Beide Acropora-Arten gelten in der gesamten Karibik als kritisch bedroht. Sie haben seit den 1980er Jahren mehr als 95 Prozent ihrer Population verloren, eine Folge der Karibikweißkrankheit (White Band Disease) und seit 2014 zusätzlich der Stony Coral Tissue Loss Disease (SCTLD), die in der mexikanischen Karibik 2018 erstmals nachgewiesen wurde und sich rasch entlang der Riviera Maya ausbreitete. Das Centro Ecológico Akumal beteiligt sich seit 2019 an Korallenrekrutierungs-Studien gemeinsam mit dem Instituto de Ciencias del Mar y Limnología (ICMyL) der UNAM in Puerto Morelos und der Universidad Autónoma de Yucatán in Sisal.
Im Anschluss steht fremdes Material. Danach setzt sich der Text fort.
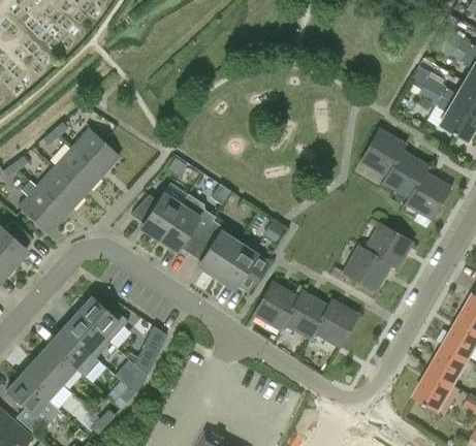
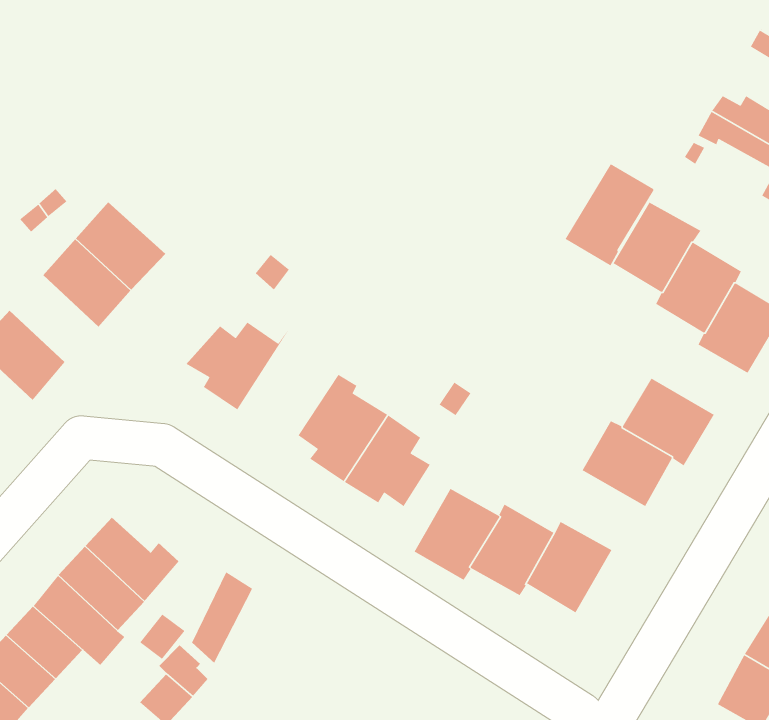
building: none -> [564,163,654,267]
building: [37,167,85,214] -> none
building: [159,193,215,253] -> none

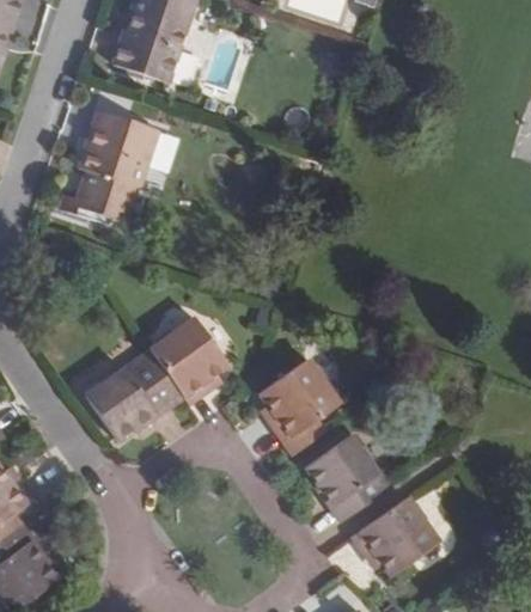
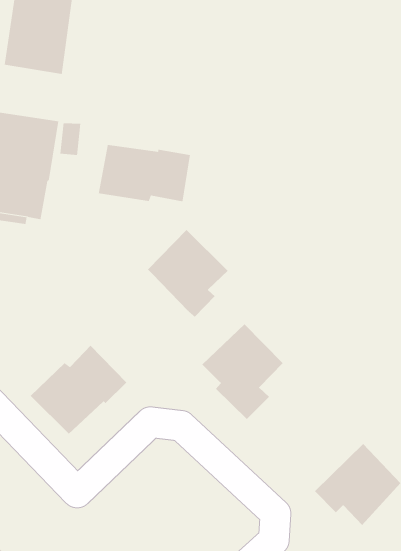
building: none -> [98,144,190,202]
building: [149,317,230,405] -> [147,229,228,318]
building: [305,434,401,519] -> none

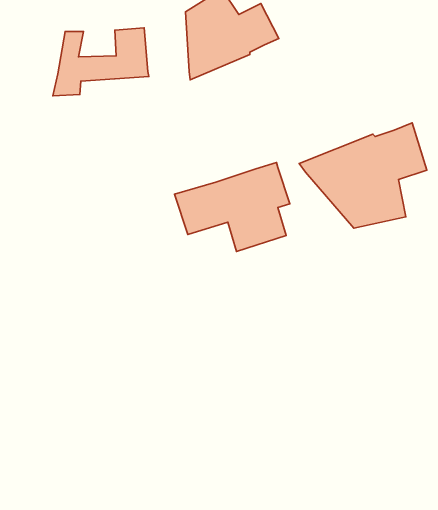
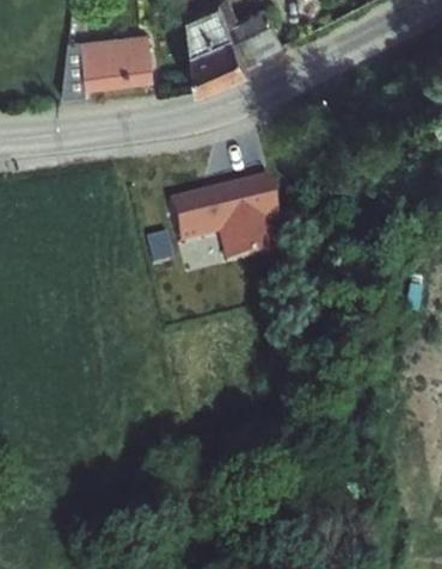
building: [299,123,427,228] -> none

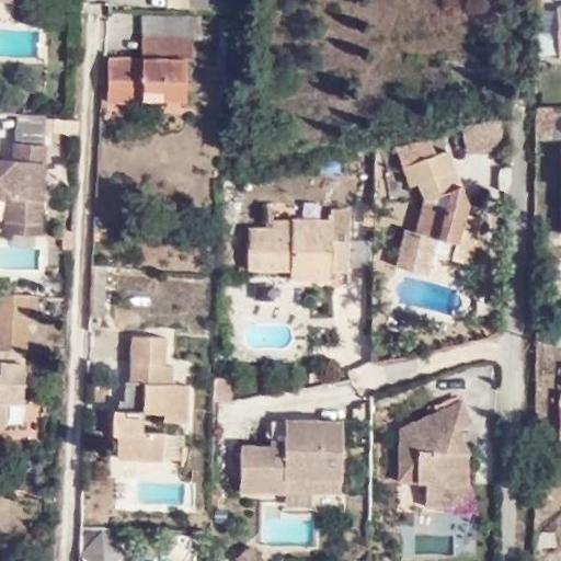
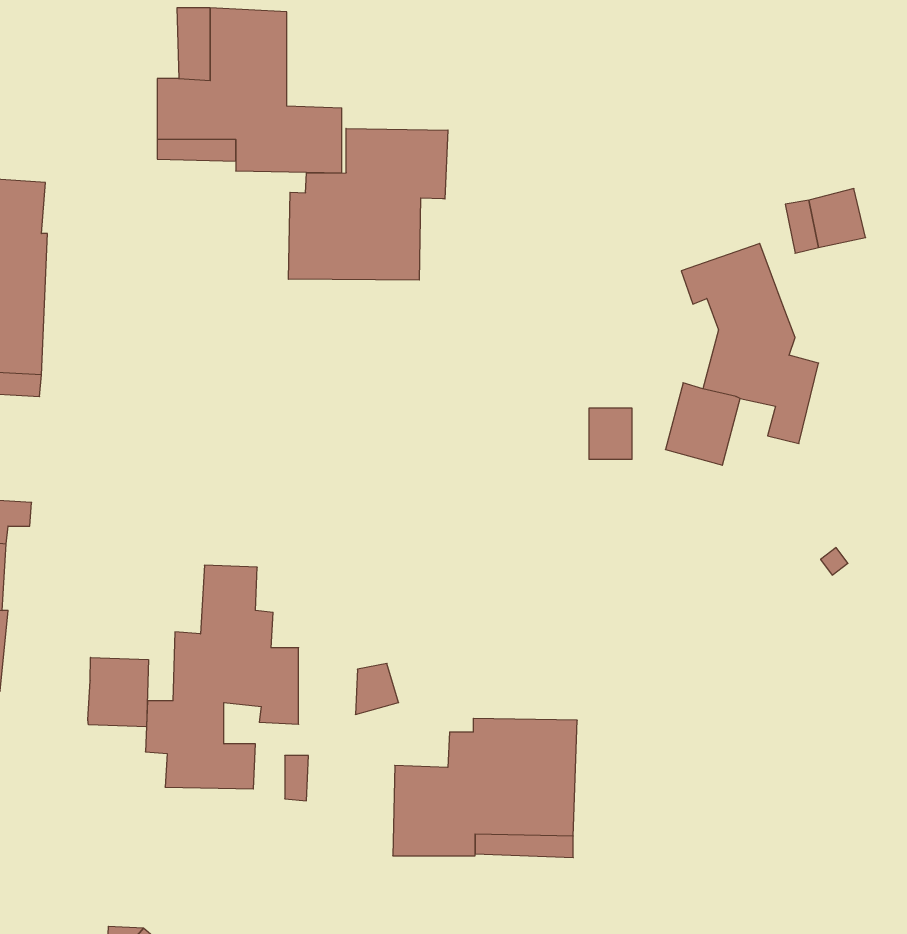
building: none -> [288,128,448,280]
building: [245,210,343,282] -> none
building: none -> [88,657,148,727]
building: [398,399,474,508] -> none

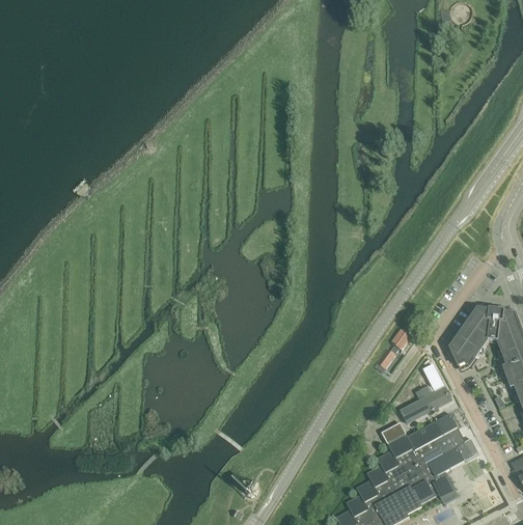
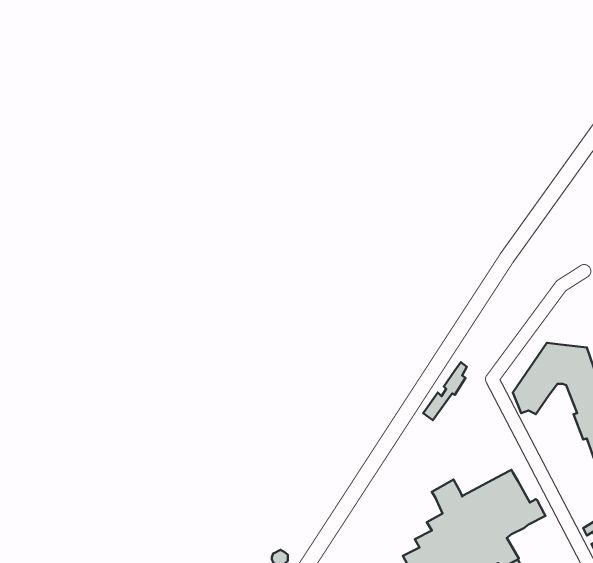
building: [401,365,452,422] -> none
Seegraswiesen: Das unsichtbare Ökosystem unter Wasser

Was viele Schnorchler in der Bucht von Akumal als grüne Bodenflecken wahrnehmen, ist das eigentliche Herz des Ökosystems. Drei Seegrasarten bilden die Wiesen, die Grünen Meeresschildkröten als Hauptnahrung dienen: das Schildkrötengras Thalassia testudinum, das Manateegras Syringodium filiforme und das schmalblättrige Halodule wrightii. Thalassia dominiert in flacheren Bereichen mit feinem Sand, Syringodium in tieferen Zonen, Halodule in saisonal gestörten Übergangsbereichen.
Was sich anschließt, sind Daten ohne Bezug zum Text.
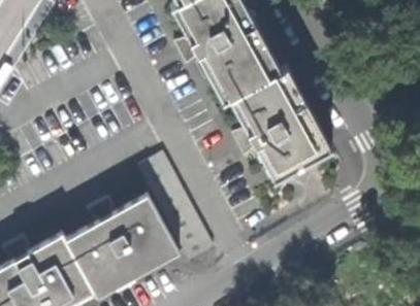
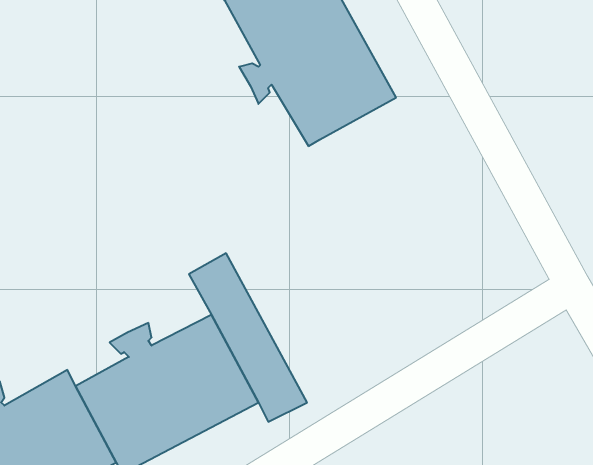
building: [227,60,327,173] -> none

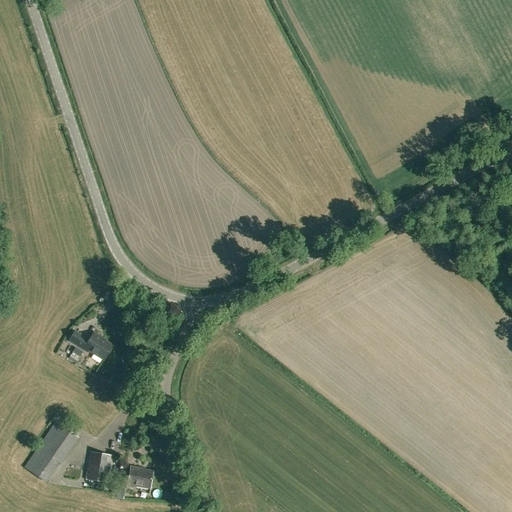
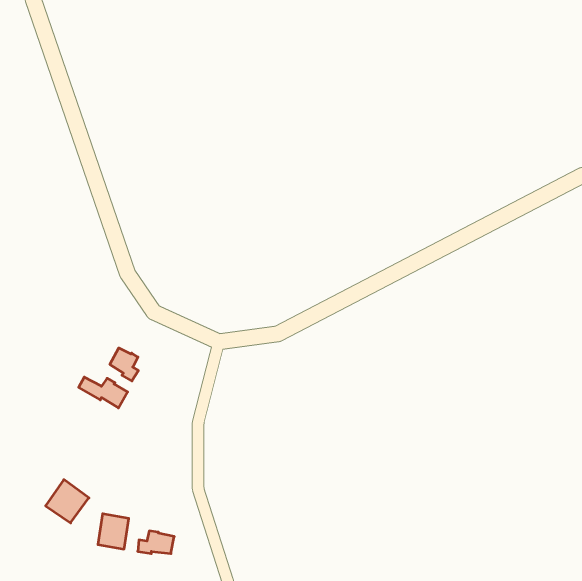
building: none -> [110,348,138,381]
building: [24,444,62,481] -> none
Seegraswiesen sind nach Riffkorallen die zweitwichtigsten Strukturhabitate des karibischen Schelfs. Sie binden Sediment, stabilisieren die Strandlinie, dienen als Kinderstube für Riffjugendfische und speichern pro Hektar etwa doppelt so viel Kohlenstoff wie tropische Regenwälder. Eine 2021 in der Fachzeitschrift Climate Change Ecology publizierte Studie der UNAM-Forschungsgruppe um Brigitta van Tussenbroek dokumentierte, dass unter Sargazo-Treibmatten in drei Buchten von Quintana Roo die Lichtdurchlässigkeit um bis zu 73 Prozent abnimmt und der Sauerstoffgehalt im Bodenwasser drastisch sinkt. Das führte in den schlimmsten betroffenen Bereichen zum Absterben ganzer Thalassia-Bestände, einer Reaktion, die Forscher als „Kollaps mariner Wälder“ beschreiben.

Wer Schildkröten beobachtet, sollte beim Schnorcheln nie auf den Seegraswiesen stehen oder mit den Flossen aufsetzen. Eine zertretene Wurzelstruktur regeneriert sich erst nach Jahren.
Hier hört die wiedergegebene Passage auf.